--- START ---

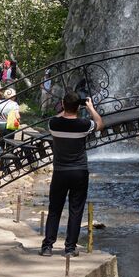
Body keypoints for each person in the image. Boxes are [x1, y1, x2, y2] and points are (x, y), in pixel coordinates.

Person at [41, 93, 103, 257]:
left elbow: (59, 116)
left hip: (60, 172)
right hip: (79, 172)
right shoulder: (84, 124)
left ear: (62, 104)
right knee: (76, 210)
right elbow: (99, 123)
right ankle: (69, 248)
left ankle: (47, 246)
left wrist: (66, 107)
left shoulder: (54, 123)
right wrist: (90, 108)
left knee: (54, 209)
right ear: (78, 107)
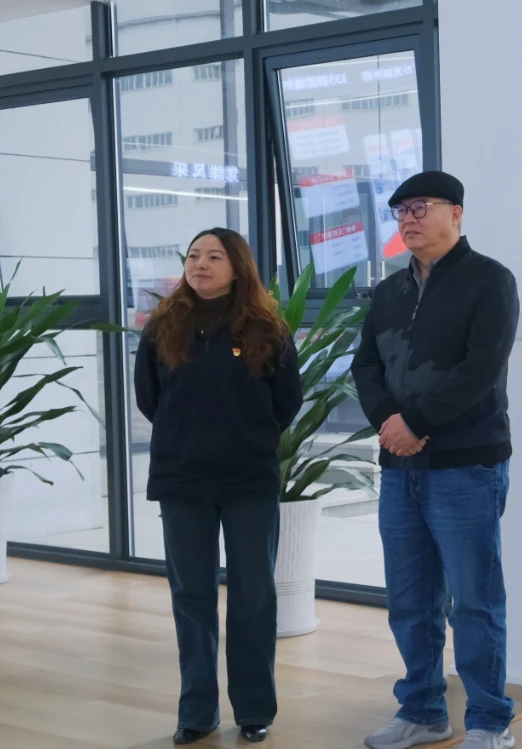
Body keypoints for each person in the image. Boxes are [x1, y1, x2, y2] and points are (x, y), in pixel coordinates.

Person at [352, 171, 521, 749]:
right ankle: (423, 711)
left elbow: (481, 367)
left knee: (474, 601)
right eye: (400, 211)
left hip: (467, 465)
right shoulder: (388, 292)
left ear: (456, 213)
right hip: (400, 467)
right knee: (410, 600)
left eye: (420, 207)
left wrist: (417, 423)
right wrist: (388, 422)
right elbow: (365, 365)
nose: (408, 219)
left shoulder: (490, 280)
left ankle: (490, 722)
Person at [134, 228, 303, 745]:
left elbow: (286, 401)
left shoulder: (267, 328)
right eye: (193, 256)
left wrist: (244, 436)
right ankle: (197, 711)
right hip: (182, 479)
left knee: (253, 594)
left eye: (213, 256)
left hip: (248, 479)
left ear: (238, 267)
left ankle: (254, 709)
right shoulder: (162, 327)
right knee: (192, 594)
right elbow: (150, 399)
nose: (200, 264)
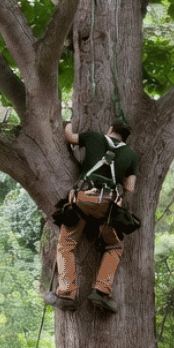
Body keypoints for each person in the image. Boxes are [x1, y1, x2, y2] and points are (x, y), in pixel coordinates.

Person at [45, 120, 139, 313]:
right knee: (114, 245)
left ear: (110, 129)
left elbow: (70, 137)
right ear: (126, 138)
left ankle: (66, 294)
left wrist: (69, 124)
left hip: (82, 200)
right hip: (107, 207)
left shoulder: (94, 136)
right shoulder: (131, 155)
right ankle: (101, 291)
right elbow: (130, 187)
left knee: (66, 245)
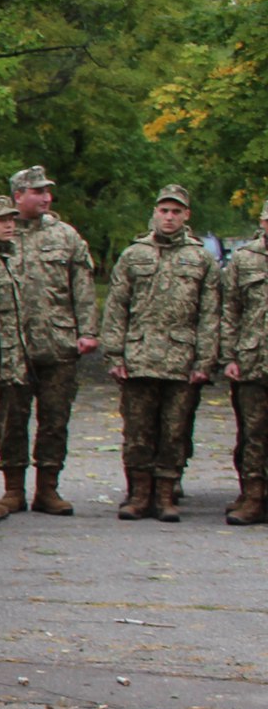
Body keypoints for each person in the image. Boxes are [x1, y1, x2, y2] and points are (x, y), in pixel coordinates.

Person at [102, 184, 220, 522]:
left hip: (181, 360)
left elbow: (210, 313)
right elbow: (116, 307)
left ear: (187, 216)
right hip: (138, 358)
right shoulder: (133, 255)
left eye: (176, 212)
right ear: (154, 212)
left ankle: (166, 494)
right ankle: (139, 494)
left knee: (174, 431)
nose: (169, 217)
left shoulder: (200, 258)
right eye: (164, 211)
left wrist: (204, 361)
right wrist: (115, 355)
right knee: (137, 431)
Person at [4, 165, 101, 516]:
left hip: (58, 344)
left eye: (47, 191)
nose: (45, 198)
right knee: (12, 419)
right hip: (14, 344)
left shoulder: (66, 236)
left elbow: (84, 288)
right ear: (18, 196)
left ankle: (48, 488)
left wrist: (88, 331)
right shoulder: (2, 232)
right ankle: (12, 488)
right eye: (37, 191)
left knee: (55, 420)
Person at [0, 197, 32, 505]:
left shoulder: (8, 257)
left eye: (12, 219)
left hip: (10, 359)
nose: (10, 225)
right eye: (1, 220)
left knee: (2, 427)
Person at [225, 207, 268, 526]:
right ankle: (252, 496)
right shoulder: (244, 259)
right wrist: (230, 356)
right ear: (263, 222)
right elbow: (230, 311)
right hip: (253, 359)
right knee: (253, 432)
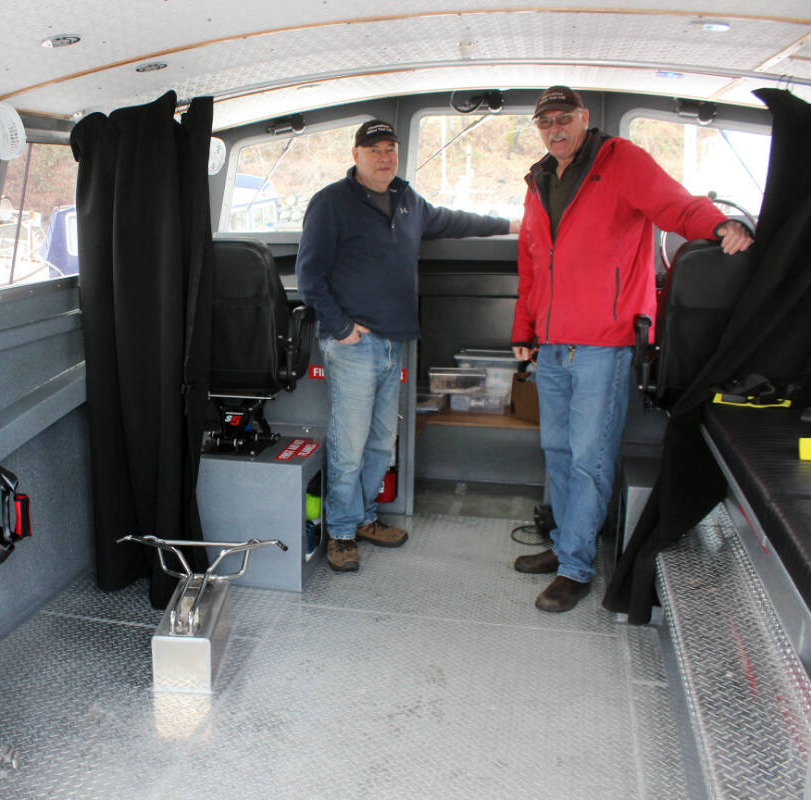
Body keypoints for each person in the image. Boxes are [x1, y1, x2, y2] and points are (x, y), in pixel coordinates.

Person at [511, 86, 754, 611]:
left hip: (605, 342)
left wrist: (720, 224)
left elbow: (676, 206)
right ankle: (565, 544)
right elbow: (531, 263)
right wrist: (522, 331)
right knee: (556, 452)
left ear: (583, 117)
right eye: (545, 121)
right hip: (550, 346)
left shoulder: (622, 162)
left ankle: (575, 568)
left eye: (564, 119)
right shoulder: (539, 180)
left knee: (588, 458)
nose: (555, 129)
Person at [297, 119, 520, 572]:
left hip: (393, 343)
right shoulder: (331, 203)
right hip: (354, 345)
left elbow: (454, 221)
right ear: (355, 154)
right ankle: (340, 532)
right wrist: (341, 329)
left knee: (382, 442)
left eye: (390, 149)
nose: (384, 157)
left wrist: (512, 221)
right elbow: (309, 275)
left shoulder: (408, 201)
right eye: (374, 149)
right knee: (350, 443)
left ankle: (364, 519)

--- END ---

* _What the task requires_:
A faithful copy of the entries above is needed, one that contains no images.

* _Result_:
Body keypoints for each person in the image. Boxes are [x1, y1, x2, y2] and points are (x, y), in pixel coordinates.

Person at [41, 93, 103, 257]:
left elbow: (59, 116)
left hip: (60, 172)
right hip: (79, 172)
right shoulder: (84, 124)
left ear: (62, 104)
right knee: (76, 210)
right elbow: (99, 123)
right ankle: (69, 248)
left ankle: (47, 246)
left wrist: (66, 107)
left shoulder: (54, 123)
right wrist: (90, 108)
left knee: (54, 209)
right ear: (78, 107)
Body keypoints for each person in the image. Boxes are [x1, y1, x2, y2] and points are (x, y), in pixel coordinates.

Person at [352, 171, 521, 749]:
right ankle: (423, 711)
left elbow: (481, 367)
left knee: (474, 601)
right eye: (400, 211)
left hip: (467, 465)
right shoulder: (388, 292)
left ear: (456, 213)
right hip: (400, 467)
right knee: (410, 600)
left eye: (420, 207)
left wrist: (417, 423)
right wrist: (388, 422)
right elbow: (365, 365)
nose: (408, 219)
left shoulder: (490, 280)
left ankle: (490, 722)
Person at [134, 228, 303, 745]:
left elbow: (286, 401)
left shoulder: (267, 328)
right eye: (193, 256)
left wrist: (244, 436)
right ankle: (197, 711)
right hip: (182, 479)
left knee: (253, 594)
left eye: (213, 256)
left hip: (248, 479)
left ear: (238, 267)
left ankle: (254, 709)
right shoulder: (162, 327)
right knee: (192, 594)
right elbow: (150, 399)
nose: (200, 264)
Body keypoints for each person in the image. Boxes are [x1, y1, x2, y2] and points are (x, y), in pixel coordinates.

Person at [45, 120, 139, 313]:
right knee: (114, 245)
left ear: (110, 129)
left elbow: (70, 137)
right ear: (126, 138)
left ankle: (66, 294)
left wrist: (69, 124)
left hip: (82, 200)
right hip: (107, 207)
left shoulder: (94, 136)
right shoulder: (131, 155)
right ankle: (101, 291)
right elbow: (130, 187)
left knee: (66, 245)
Body keypoints for each person in the image. Boxes are [x1, y1, x2, y2] and points are (x, y), in pixel coordinates.

Person at [102, 184, 220, 522]:
left hip: (181, 360)
left elbow: (210, 313)
right elbow: (116, 307)
left ear: (187, 216)
right hip: (138, 358)
right shoulder: (133, 255)
left eye: (176, 212)
right ear: (154, 212)
left ankle: (166, 494)
right ankle: (139, 494)
left knee: (174, 431)
nose: (169, 217)
left shoulder: (200, 258)
right eye: (164, 211)
left wrist: (204, 361)
right wrist: (115, 355)
right knee: (137, 431)
Person at [4, 165, 101, 516]:
left hip: (58, 344)
left eye: (47, 191)
nose: (45, 198)
right knee: (12, 419)
right hip: (14, 344)
left shoulder: (66, 236)
left elbow: (84, 288)
right ear: (18, 196)
left ankle: (48, 488)
left wrist: (88, 331)
right shoulder: (2, 232)
right ankle: (12, 488)
right eye: (37, 191)
left knee: (55, 420)
Person at [0, 197, 32, 505]:
left shoulder: (8, 257)
left eye: (12, 219)
left hip: (10, 359)
nose: (10, 225)
right eye: (1, 220)
left knee: (2, 427)
Person at [225, 207, 268, 526]:
right ankle: (252, 496)
right shoulder: (244, 259)
right wrist: (230, 356)
right ear: (263, 222)
right elbow: (230, 311)
right hip: (253, 359)
right knee: (253, 432)
Body keypoints for each person in the image. Boxes are [x1, y1, x2, y2] and points are (x, y), in pixel coordinates.

Person at [511, 86, 754, 611]:
left hip: (605, 342)
left wrist: (720, 224)
left elbow: (676, 206)
right ankle: (565, 544)
right elbow: (531, 263)
right wrist: (522, 331)
right knee: (556, 452)
left ear: (583, 117)
right eye: (545, 121)
right hip: (550, 346)
left shoulder: (622, 162)
left ankle: (575, 568)
left eye: (564, 119)
right shoulder: (539, 180)
left knee: (588, 458)
nose: (555, 129)
Person at [297, 119, 520, 572]:
left hip: (393, 343)
right shoulder: (331, 203)
right hip: (354, 345)
left elbow: (454, 221)
right ear: (355, 154)
right ankle: (340, 532)
right wrist: (341, 329)
left knee: (382, 442)
left eye: (390, 149)
nose: (384, 157)
left wrist: (512, 221)
right elbow: (309, 275)
left shoulder: (408, 201)
right eye: (374, 149)
right knee: (350, 443)
left ankle: (364, 519)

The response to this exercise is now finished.